**WHAT IS EXPECTED**
Give the listing again word for word, excluding the pictures it contains.

**SUPPLIED INFORMATION**
┌────────

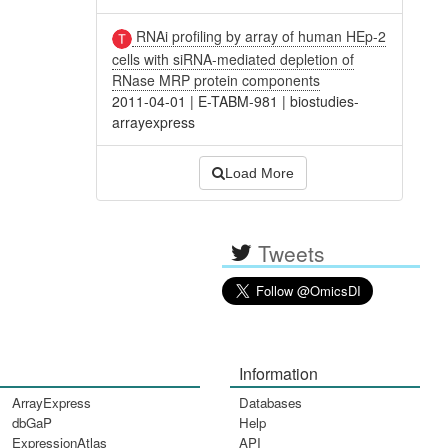
RNAi profiling by array of human HEp-2
cells with siRNA-mediated depletion of
RNase MRP protein components
2011-04-01
|
E-TABM-981
|
biostudies-
arrayexpress
Load More
Tweets
Information
ArrayExpress
Databases
dbGaP
Help
ExpressionAtlas
API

└────────

**SOLUTION**
RNAi profiling by array of human HEp-2
cells with siRNA-mediated depletion of
RNase MRP protein components
2011-04-01
|
E-TABM-981
|
biostudies-
arrayexpress
Load More
Tweets
Information
ArrayExpress
Databases
dbGaP
Help
ExpressionAtlas
API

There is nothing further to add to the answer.